I am a PhD candidate in Political Science at the University of Michigan, specializing in American political institutions, formal and quantitative methods, and public policy. Before coming to Michigan, I was a research associate and project manager at the UCLA Center for Health Policy Research where I led the development of the CalSIM microsimulation model to study the impact of the ACA on California's insurance markets. I studied at the London School of Economics, where I received an M.P.A. in Public and Economic Policy. Prior to the LSE, I received B.A.'s in Political Science and Economics from UCLA.

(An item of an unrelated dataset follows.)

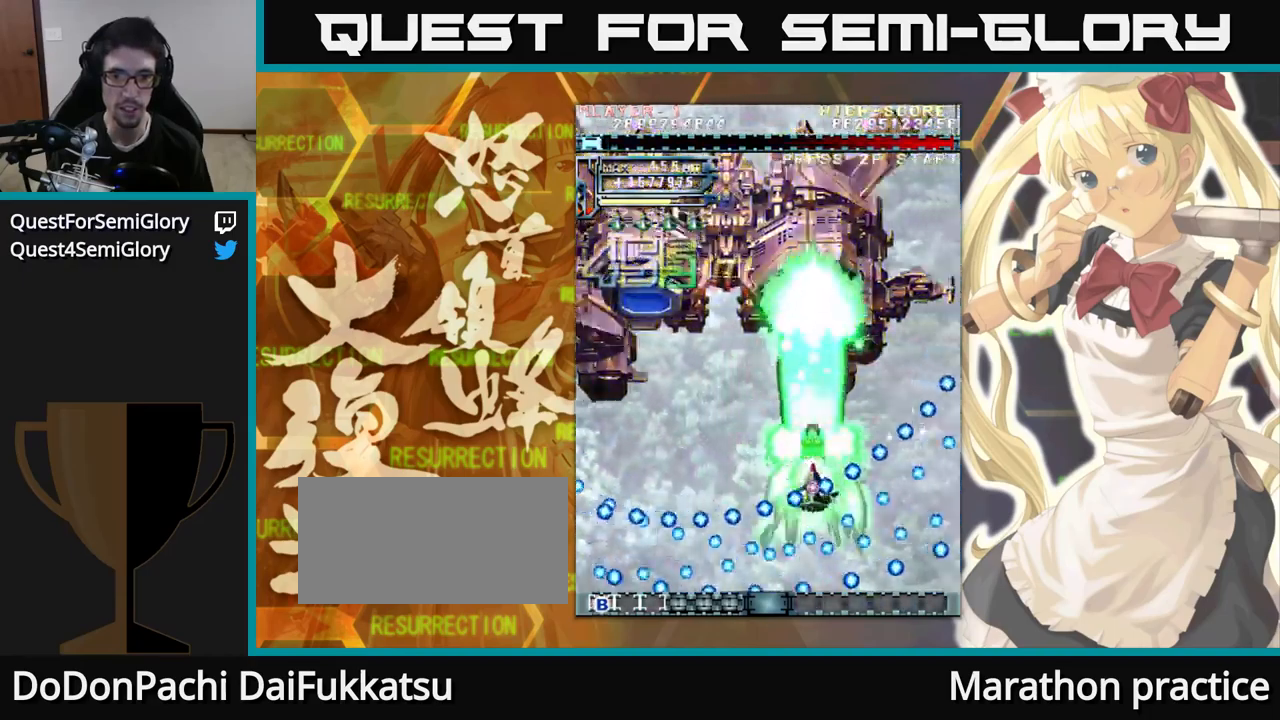
{"buttons": [], "left_stick": "up", "events": []}
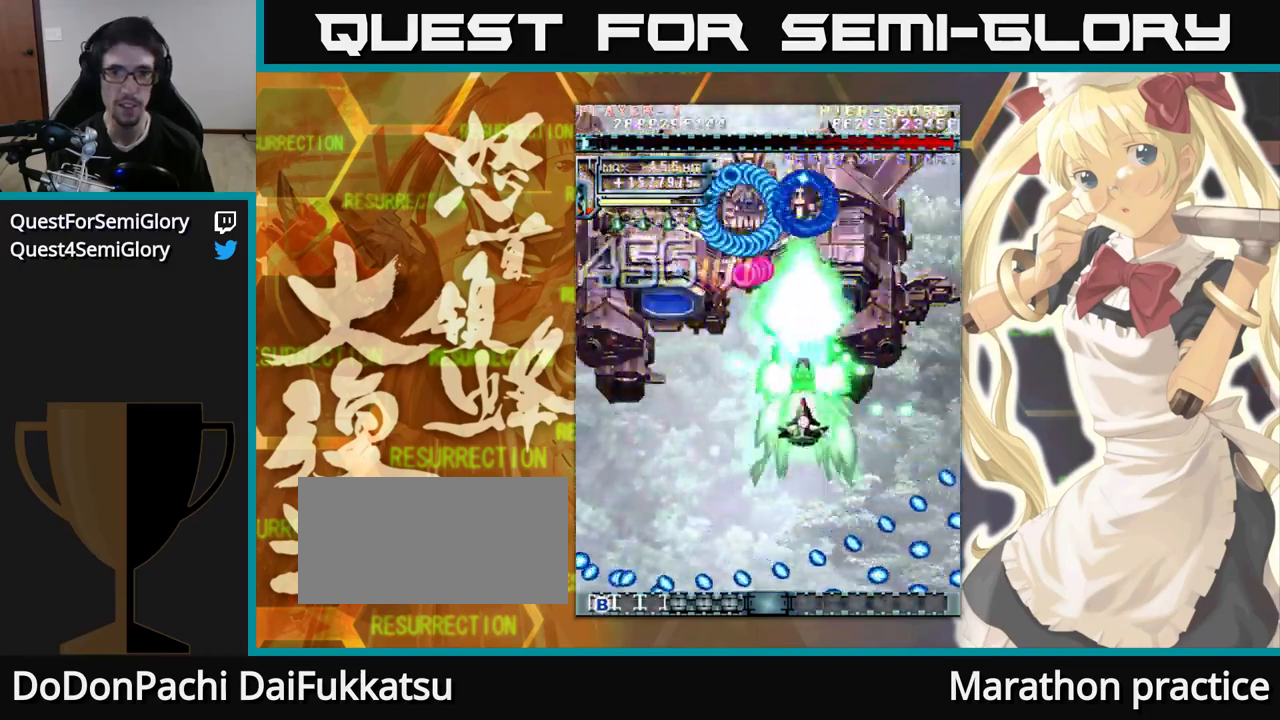
{"buttons": [], "left_stick": "up", "events": []}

American Presidency And Executive Politics
Class, Inequality, and Labor Politics
Vacancies In Appointments
My research agenda centers on questions of how American institutions affect political agendas and policy outcomes, including projects on presidential appointments, bipartisanship in Congress, state legislative actions to limit public sector collective bargaining, and state executive responses to national health policy initiatives (e.g. the Medicaid expansion). My dissertation combines an innovative theoretical model with new data to study a question that has been largely ignored in executive politics research: how do presidents use vacancies in their top appointments to pursue their political and policy agendas? Specifically, I argue that presidents strategically use their prerogative to immediately fill vacancies with unconfirmed "acting" officials, or leave them empty, to expand their executive power. Executive politics scholars claim that the Senate's refusal to confirm appointments damages the president's ability to exercise his authority and execute the law. However, this theory identifies conditions under which presidents, when they use empty posts and interim appointments, capitalize on their first-mover advantage to subvert the Senate's power to refuse confirmation.